Rencontre majeure qui précisera pour toujours l'orientation du cours de sa vie, en même temps qu'elle imprègnera dès lors à jamais le contenu de son œuvre après que, reconnu et spirituellement adoubé, Lanza ait reçu et intégré son nom indien de baptême. Celui-là qui lui dévoile - la lui signifiant sur-le-champ et une fois pour toutes - la nature de sa mission : Shantidas, qui se traduit par Serviteur de la paix.

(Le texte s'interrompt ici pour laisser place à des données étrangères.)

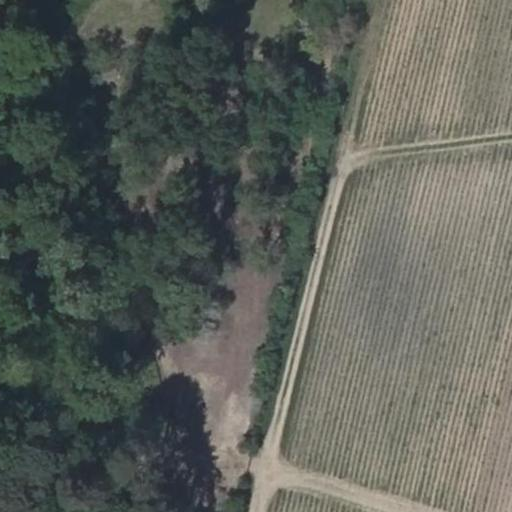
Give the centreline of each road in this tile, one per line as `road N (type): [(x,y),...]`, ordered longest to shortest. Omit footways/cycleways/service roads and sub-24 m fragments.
road 1 (track): [(256,511),(381,0)]
road 2 (track): [(511,136),(344,157)]
road 3 (track): [(266,468),(409,511)]
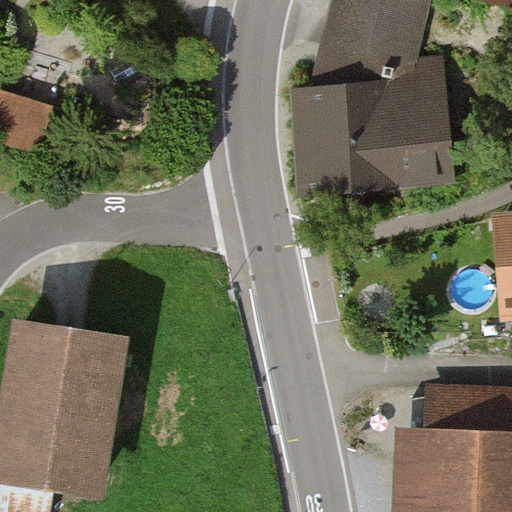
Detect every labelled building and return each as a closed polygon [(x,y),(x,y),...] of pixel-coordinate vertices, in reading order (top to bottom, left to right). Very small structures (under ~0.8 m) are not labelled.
[(511,0),(331,0),(314,85),(293,87),(302,202),(465,185),(444,58),(422,59),(435,0),(468,0),(511,10),(511,0)] [(0,137),(42,158),(63,115),(8,87),(0,102),(0,137)] [(511,215),(489,218),(500,338),(511,336),(511,215)] [(136,337),(17,320),(0,440),(0,485),(112,502),(136,337)] [(425,428),(397,427),(395,511),(511,511),(511,389),(426,387),(425,428)] [(0,511),(57,511),(57,510),(0,503),(0,511)]
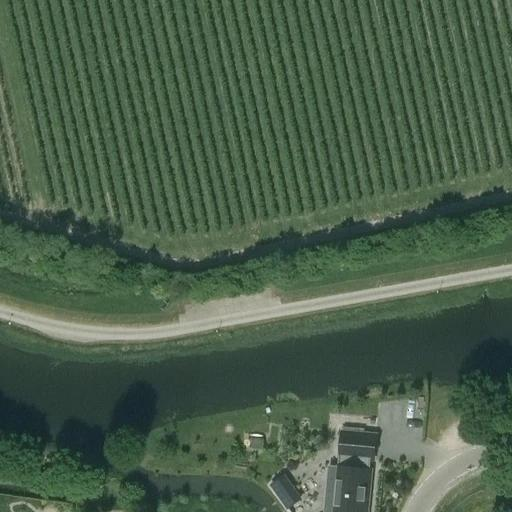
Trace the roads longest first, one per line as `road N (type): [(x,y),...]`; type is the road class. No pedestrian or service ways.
road 1 (unclassified): [(0,311),(51,332),(158,334),(511,270)]
road 2 (tertiary): [(416,511),(438,479),(511,448)]
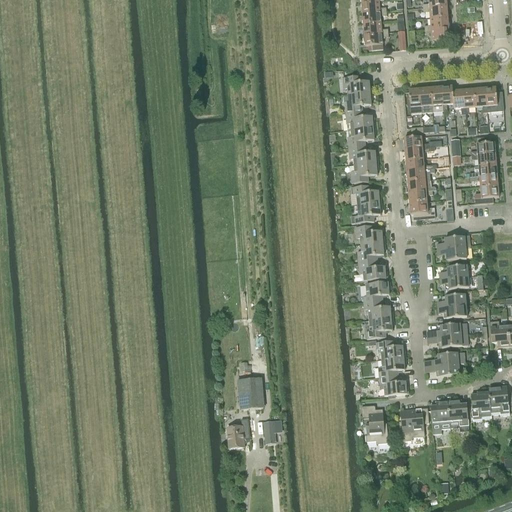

Il est en effet étonnant, instructif aussi, d'assister de jour en jour, et tout comme en direct dans les deux cent pages limpides de ce livre, à la lente mais inexorable montée en puissance des capacités intérieures de Lanza del Vasto, de son éveil à lui-même à travers et au moyen de menus faits et gestes du quotidien qui lui tiennent lieu tantôt de perche, de marches d'escaliers, de corde, aussi bien d'échelle ou encore de strapontin, à travers et au moyen aussi des diverses aventures, d'une autre envergure, en lesquelles il s'engage également tout entier, corps et âme, cherchant pendant longtemps désespérément - rien ne luisant dans le lointain - à ne pas faire fausse route. Travaillant donc avec courage et détermination sur lui-même ainsi qu'à travers le simple contact ou la rencontre des autres, Luc Dietrich en particulier.
À ce propos, lequel des deux a-t-il bien pu être, au fond, d'un plus grand secours, d'une plus grande ressource, pour l'autre ? Je crois qu'au plan de relation qui fut le leur la question ne se pose même pas, le vécu de Lanza avec cet être d'exception ayant été un fructueux et mutuel partage faisant, de plus, foisonner la qualité d'être de chacun sans qu'il ne soit jamais question entre eux ni de mesure, de poids, ou bien encore de taille, parce que faisant par là, à ce moment-là, œuvre commune.
L'appren-tissage de la sagesse que Lanza pratique et dont il est tout d'abord friand - on le lit - pour son propre compte, pied à pied avec la vie de tous les jours et qu'il dispensera plus tard avec largesse au sein des communautés de l'Arche ou au cours de conférences "distribuées" ensuite un peu partout de par le vaste monde, il l'a donc intimement expérimenté, et rigoureusement, avant que d'inviter tout un chacun à vivre une telle expérience dont le centre de gravité, l'étoile majeure, est le fameux rappel à soi-même sans cesse réitéré en cours de route, comme le marin fait et refait le point une fois en pleine mer.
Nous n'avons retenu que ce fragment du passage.